◆ TASKS AND EXERCISES ◆
#1 In the blog post about Mark 4, why does the writer conclude that Jesus was exhausted when the disciples took him in the boat? Answer in one to three sentences.
#2 Answer these questions from the blog post about Mark 4:
(a) Which chapter and verse does the writer quote about the disciples taking Jesus in the boat?
(b) What happened in the writer's home on Sunday night?
(c) According to the writer, what was the point of the disciples' commission in Mark 3:14?
#3 Carry on the blog post about Mark 4 from its final sentence.

-- Start of PASSAGE SHOWN --

Tuesday, June 24, 2014

Taking Him as He Is

I read something today that keeps churning in my mind.  As I well know, no matter how many times you read something in the Word, a fresh revelation is waiting to jump out at you. 

I was reading from Mark 4.  Following an intense few days (or maybe even weeks) of teaching, Jesus wants to go across to the other side of the Sea of Galilee.  He had a divine appointment with a demon-possessed man He needed to keep.  However, before He gets there, Mark records a seemingly innocuous detail in verse 36:

So, leaving the crowd behind, they took him just as he was, in the boat.  (CJB, emphasis mine)

I began to wonder, what condition was Jesus in?  Surely, He was exhausted because a few lines later, we find Him passed out cold in the middle of a hurricane-like storm.  The ship is about to sink, so the Disciples wake Him up.

I would too.  Heck, when the toilet overflowed on Sunday night and I found water filling my bathroom, I screamed for my husband.  (I don't think I actually screamed but he will tell you I did.)  I can only imagine if I was in a boat that was about to sink, my reaction would be as, or more, panicked than the Disciples.

So, Jesus, being the One who commands the winds and the waves, told everybody to CHILL.

And everything in Heaven and on Earth did just that.  Then the Disciples really got scared.

You see, they didn't blink an eye when He said they were going across.  They didn't have any provision.  They didn't ask Jesus to stop so they could put together a little snack bag. There was no committee to plan what they needed to be well-stocked for the journey.  They just got in to go to the other side.  The point, from His commission in Mark 3:14, was to be with Him - first and foremost.  I think they'd seen enough of His flow to know they would be taken care of.

I've been on that lesson plan for awhile.  (It's a lifetime course.)  I know enough of Christ's flow to know He will take care of me/us.  I've been bee-bopping down the road with Jesus, letting Him have control of my agenda, teaching me what my ministry will be about and trying to just going with the flow, as I learn how to be like Him.  I imagine the Disciples were doing the same; for better or for worse.

Except now, things have gone from bad to worse.  They fear they are about to drown.

Maybe they were tired from all the crowds chasing and pressing into Him.  Maybe they'd gotten so used to extra-ordinary provision, in seeing Him work miracles and wonders before their eyes for awhile, they got complacent, desensitized.  Maybe they were lazy.  Maybe they didn't really get Who they were dealing with. 

Maybe.  But I tend to think those Twelve Dudes were just human.  (See my earlier reference to my panic when a toilet overflowed.)

When gale-force winds are assaulting you, or what feels like an earthquake of your circumstances, you run to Jesus to do something.  And He does.  However, it isn't always calming the winds and the waves.  We usually say He calms in the storm in us.  That's what we ask for, because it seems like the most Christian thing to do because we know some things just have to be endured.

-- End of PASSAGE SHOWN --
-- Start of RECORDS SHOWN --

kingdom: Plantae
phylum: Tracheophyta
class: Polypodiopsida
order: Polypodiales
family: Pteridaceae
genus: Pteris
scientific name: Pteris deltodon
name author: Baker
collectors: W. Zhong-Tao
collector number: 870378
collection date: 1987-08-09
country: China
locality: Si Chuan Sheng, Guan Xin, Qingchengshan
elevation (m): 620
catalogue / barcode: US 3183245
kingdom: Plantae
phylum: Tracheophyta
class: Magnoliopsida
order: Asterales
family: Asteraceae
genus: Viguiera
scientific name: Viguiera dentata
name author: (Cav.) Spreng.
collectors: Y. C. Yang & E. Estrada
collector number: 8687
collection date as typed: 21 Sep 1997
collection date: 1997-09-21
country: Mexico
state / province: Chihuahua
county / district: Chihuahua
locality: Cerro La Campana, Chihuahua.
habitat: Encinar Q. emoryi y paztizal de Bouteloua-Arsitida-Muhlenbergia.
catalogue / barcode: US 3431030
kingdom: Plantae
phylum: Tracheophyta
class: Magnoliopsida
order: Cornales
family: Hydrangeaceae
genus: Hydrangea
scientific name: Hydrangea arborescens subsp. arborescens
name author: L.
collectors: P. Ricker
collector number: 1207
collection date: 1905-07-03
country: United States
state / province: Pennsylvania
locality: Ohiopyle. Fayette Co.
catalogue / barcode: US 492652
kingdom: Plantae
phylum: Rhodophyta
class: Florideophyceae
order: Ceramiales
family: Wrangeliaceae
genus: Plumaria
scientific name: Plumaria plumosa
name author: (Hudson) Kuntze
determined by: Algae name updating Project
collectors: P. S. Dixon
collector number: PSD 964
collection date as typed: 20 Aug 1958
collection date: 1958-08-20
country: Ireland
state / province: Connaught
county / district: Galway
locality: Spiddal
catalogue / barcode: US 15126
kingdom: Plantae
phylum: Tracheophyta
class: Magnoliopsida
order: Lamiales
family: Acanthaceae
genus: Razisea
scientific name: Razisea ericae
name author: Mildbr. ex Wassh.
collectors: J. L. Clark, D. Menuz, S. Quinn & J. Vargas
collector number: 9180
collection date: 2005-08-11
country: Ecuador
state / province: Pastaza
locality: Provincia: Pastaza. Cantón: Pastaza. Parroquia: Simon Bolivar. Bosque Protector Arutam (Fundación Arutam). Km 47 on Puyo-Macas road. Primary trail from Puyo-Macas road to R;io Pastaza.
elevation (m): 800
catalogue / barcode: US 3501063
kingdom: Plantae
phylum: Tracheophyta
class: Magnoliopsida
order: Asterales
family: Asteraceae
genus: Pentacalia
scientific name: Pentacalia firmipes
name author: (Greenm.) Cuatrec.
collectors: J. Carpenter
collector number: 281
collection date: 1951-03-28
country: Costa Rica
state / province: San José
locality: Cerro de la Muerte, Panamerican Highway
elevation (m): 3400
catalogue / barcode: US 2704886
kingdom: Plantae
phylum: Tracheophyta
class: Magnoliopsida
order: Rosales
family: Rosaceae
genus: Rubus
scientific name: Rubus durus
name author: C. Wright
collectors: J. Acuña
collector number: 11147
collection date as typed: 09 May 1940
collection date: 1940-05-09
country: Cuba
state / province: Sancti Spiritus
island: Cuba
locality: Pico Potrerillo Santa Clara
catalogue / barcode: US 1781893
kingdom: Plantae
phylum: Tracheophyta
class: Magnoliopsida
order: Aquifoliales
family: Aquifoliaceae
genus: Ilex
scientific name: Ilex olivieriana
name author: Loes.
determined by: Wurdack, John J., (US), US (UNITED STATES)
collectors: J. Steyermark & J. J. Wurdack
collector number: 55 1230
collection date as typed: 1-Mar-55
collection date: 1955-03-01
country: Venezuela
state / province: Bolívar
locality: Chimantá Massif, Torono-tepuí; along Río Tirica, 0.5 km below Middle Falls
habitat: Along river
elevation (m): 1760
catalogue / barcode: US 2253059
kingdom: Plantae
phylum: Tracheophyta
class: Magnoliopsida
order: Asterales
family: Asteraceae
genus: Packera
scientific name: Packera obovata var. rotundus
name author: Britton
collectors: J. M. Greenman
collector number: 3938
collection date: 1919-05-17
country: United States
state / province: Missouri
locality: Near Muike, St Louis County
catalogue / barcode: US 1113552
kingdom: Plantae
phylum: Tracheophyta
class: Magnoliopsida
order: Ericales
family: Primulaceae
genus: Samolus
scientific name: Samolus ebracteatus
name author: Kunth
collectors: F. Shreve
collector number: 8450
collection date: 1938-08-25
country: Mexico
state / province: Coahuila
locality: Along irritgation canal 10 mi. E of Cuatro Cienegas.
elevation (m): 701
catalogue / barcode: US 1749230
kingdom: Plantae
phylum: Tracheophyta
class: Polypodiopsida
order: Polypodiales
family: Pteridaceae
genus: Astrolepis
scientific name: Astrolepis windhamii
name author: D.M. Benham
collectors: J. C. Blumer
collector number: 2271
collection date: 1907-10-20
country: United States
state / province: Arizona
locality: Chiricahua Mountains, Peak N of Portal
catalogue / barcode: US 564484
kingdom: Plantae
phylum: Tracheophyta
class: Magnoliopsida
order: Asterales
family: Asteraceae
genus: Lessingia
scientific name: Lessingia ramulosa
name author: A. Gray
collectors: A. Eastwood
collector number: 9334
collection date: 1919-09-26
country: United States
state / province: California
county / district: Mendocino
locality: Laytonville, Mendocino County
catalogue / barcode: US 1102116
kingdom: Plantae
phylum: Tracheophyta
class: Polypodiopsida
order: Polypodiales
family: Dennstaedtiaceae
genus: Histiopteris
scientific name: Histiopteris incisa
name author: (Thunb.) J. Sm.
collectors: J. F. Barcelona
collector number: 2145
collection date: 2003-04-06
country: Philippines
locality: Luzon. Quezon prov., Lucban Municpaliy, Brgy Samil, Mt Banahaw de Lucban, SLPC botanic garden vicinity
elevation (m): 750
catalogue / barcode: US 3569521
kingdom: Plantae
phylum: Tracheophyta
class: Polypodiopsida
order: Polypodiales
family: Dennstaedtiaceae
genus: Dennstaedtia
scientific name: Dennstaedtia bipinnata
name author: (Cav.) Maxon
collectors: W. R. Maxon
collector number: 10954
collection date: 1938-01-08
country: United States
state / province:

-- End of RECORDS SHOWN --

◆ ANSWERS TO EACH TASK ◆
#1 The writer concludes that Jesus must have been exhausted because, a few lines after verse 36, Mark shows him passed out cold in the middle of a hurricane-like storm.

#2
(a) Mark 4, verse 36.
(b) The toilet overflowed, and water was filling the bathroom.
(c) To be with Jesus, first and foremost.

#3
But what if we are expecting too little by thinking that way?  What if we are terrified He will do something really crazy amazing (and then we really have to make a serious change) so we just ask for inner peace?

It keeps bringing me back to this question: Who do you take Jesus to be?

My answer isn't near big enough.  I've seen miracles, but I often default back to asking for and answer I can see myself; a solution I can understand (or even come up with).  I know this because I would ask for the same thing The Disciples did:

SAVE ME, LORD!

But that isn't what He did.  They didn't ask for Him to control nature, but He did.  He groggily rebuked the wind with 3 words.  And it became dead calm.  Before, they were about to be swamped and now, they didn't even feel so much as a gentle breeze on their skin.  Nada.  Nothing.  Zip.  Zilch.  No wind, not even a whisper.

That's the kind of power we need to start expecting to work in us.  In our Churches.  In the world.

In these dark, perilous times, He is calling the Church to turn to Him and rely on Him to take us where He has appointed for us to go.  By His power.  By His Might.  By His Resources. On His time, no matter what our perception of how things should be.

One of my favorite commentators, David Guzik, wrote this about Mark 4:36,
We must take Him as He was. Not as we wish Jesus was.  Not as others may present Jesus.  Not as you might see Him in the lives of others.
I'm glad to know the Disciples seemed to be even more afraid of Christ after all this went down.  I appreciate their humanity because it let's me see myself in the story.  My head might have exploded at this point if I were on the boat (wouldn't that be a nice Scriptural antecdote...."And one of the Disciple's head exploded"?).

They looked at each other with tea-saucer-sized-eyes and ask: Who is this Dude?  Who is this Guy we are with?  Incredulity Abounds.

As gentle as He is, as the Lamb of God slain before the foundation of the world for our salvation; He is also the Lion of Judah, ready to roar His Kingdom into full prominence.

Take Him as He is, however that means for you today.  Let Him do His work (i.e. His plan, not yours...make sure you know the difference).  Don't get scared because He is in the boat with you.  He has promised you will make it to the other side and even greater work will be done once you get there.

The One the wind and waves obey has made these promises.  He will keep them.